Bapak ibu sekalian kita berharap nanti di Jakarta ini banyak hal yang bisa dikerjakan di tempat ini. Kita ingin terus menerus meningkatkan kualitas guru di Jakarta. Kita sudah siapkan beberapa rencana eksekusi. Nanti baru kita akan melakukan, tapi kita ingin pastikan sekalian bahwa di ibukota agenda agenda besar pendidikan dipersiapkan dari sekarang. Di kota ini tantangannya masih banyak. Ini mirip seakan-akan tempat yang siswanya jauh dari ibu kota, padahal berada di ibukota. Di sini kita masih menyaksikan angka putus sekolah yang sangat tinggi.

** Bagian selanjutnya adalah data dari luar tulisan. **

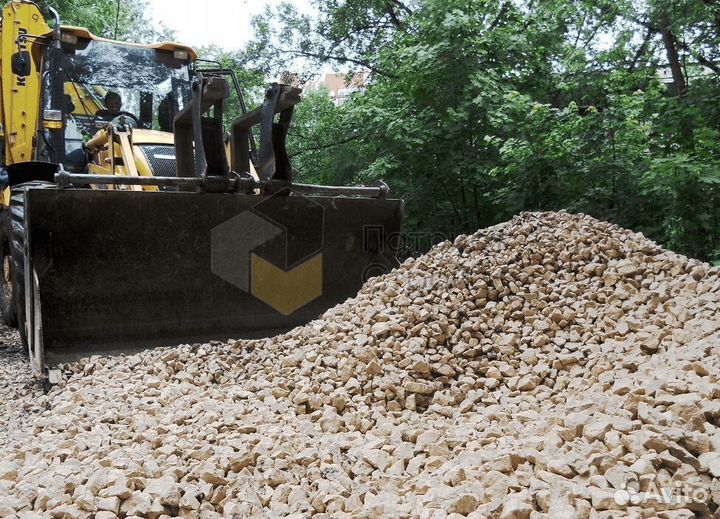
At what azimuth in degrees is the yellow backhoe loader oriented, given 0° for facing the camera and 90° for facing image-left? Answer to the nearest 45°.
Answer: approximately 315°

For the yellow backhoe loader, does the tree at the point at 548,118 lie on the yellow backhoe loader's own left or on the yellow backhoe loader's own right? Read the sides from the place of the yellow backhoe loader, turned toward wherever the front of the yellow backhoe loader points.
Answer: on the yellow backhoe loader's own left
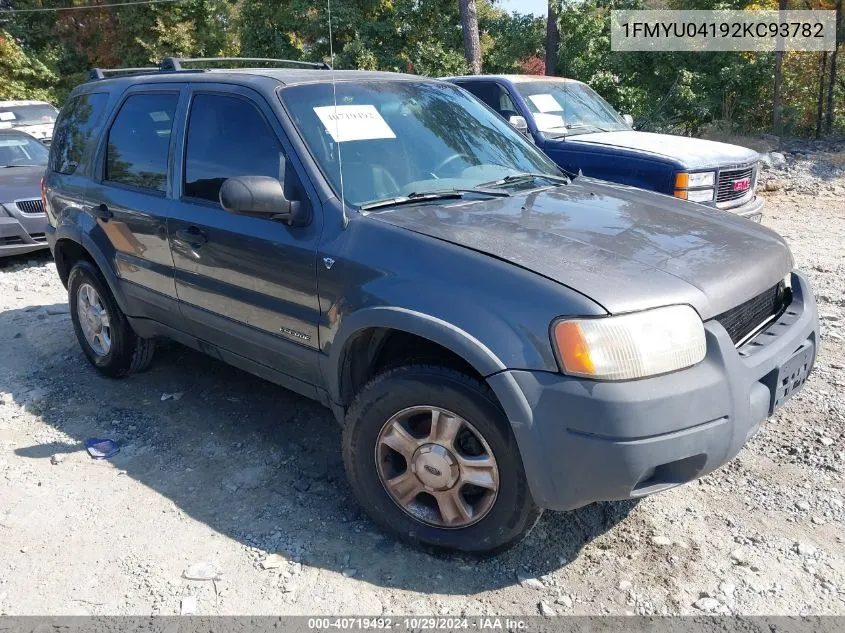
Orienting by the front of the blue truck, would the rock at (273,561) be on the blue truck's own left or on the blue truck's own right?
on the blue truck's own right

Ini baru bicara akses, belum bicara mutu. Tantangannya cukup besar. Hanya di Jakarta diuntungkan karena kota ini menerima imigran. Banyak sekali pendatang. Jumlah Anshar dan Muhajirin lebih banyak Muhajirin, sehingga kenapa permasalahan bisa tertutup.

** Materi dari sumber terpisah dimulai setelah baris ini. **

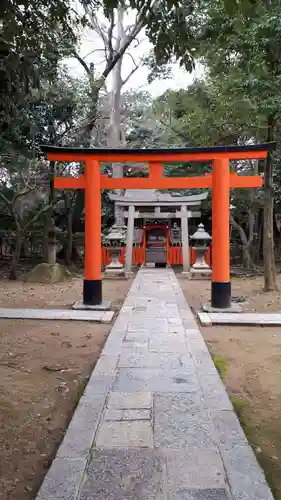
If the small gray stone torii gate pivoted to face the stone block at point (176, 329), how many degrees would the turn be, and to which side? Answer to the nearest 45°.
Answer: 0° — it already faces it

Kalau di sebuah Tempat pendidikannya kurang bermutu, maka akan banyak yang putus sekolah. Lalu apa yang terjadi? Tenaga kerjanya akan kurang. Tetapi di Jakarta tidak pernah kurang karena diisi dari luar luar terus, sehingga yang putus sekolah di sini tidak nampak sebagai masalah karena diisi dari luar. Nanti hal ini segera kita bereskan.
Bapak Ibu sekalian. Saya sekali lagi saya mengucapkan selamat kepada bapak ibu semua yang mengikuti Rakernas ini. Saya berharap reformasi yang menghasilkan keputusan-keputusan penting untuk organisasi dan saya titip salam semuanya kepada para guru yang menjadi kolega Bapak Ibu di seluruh Indonesia. Sampaikan Salam hangat dan hormat dari Gubernur DKI Jakarta. Teruskan perjuangan, teruskan mendidik, jadilah penggerak, dan insyaallah Ini semua bukan saja memiliki dampak hari ini tapi dicatat sebagai amal shaleh bagi kita semua.
Dengan mengucap Bismillahirrohmanirrohim, pada hari ini, Kamis tanggal 27 September tahun 2018 rakornas Ikatan Guru INDONESIA tahun 2018 dengan resmi dibuka.
Terima kasih.
Wassalamualaikum warahmatullah wabarakatuh
(Catatan: 27092018 – Sambutan 10 menit ini dialihtulisankan oleh Sekjen IGI, Mampuono, dengan metode Menemu Baling, menulis dengan mulut dan membaca dengan telinga).